| Aim of the task |
Which lines in the rows below contain the word "antistatique"? Copy out each such line, treating uppercase and lowercase as different.

Extracted text data from pages
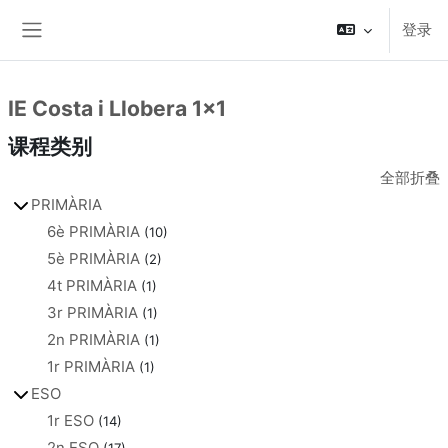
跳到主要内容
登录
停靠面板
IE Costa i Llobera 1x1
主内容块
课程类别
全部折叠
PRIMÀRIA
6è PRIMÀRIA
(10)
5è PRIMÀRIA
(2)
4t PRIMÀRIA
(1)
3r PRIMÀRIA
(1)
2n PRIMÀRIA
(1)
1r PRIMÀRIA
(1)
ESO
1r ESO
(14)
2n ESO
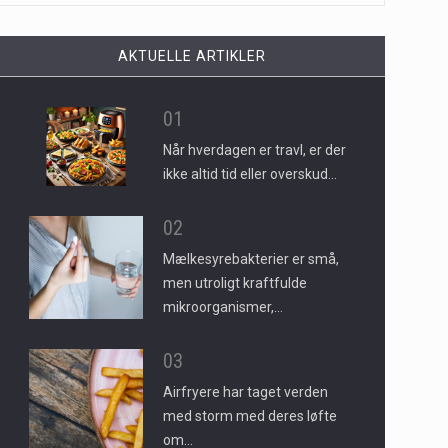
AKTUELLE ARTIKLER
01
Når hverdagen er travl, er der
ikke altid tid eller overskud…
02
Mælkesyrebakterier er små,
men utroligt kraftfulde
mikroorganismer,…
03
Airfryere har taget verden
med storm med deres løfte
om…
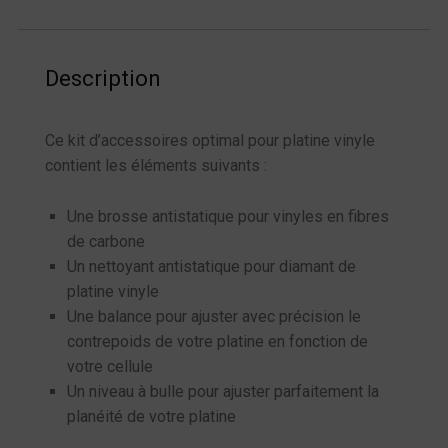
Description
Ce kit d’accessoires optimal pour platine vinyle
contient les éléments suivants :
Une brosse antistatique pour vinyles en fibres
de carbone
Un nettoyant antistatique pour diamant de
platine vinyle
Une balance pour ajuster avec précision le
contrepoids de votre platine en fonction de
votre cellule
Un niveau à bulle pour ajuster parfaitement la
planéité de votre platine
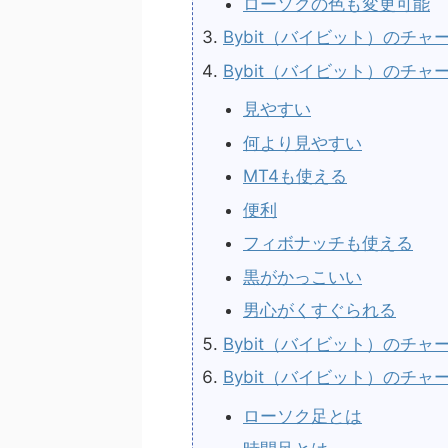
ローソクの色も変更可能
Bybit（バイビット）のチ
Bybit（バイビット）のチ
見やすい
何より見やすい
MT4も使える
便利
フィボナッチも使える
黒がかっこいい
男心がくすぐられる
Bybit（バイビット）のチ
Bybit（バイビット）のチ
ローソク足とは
--
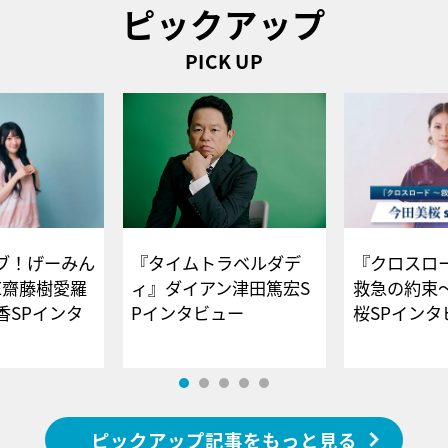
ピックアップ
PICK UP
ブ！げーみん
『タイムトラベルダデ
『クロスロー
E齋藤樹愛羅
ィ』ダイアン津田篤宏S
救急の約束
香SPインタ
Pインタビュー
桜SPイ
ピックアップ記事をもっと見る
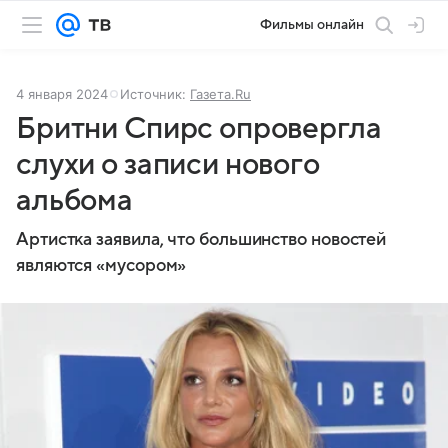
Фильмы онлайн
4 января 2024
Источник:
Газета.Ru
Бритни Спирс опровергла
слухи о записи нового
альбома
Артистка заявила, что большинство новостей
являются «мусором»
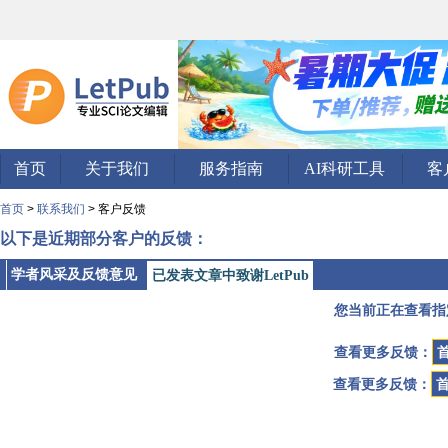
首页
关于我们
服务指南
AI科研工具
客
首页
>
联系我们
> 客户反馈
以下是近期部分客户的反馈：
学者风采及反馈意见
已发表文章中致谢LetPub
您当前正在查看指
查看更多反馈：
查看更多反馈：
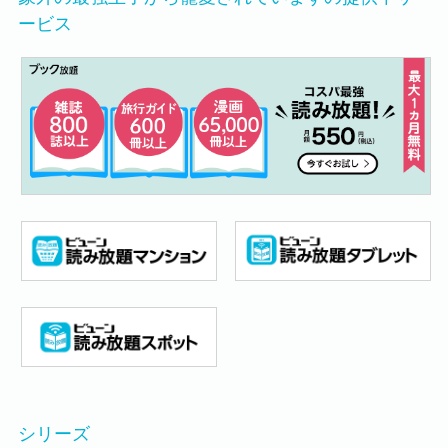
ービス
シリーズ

| Task response |
Une brosse antistatique pour vinyles en fibres
Un nettoyant antistatique pour diamant de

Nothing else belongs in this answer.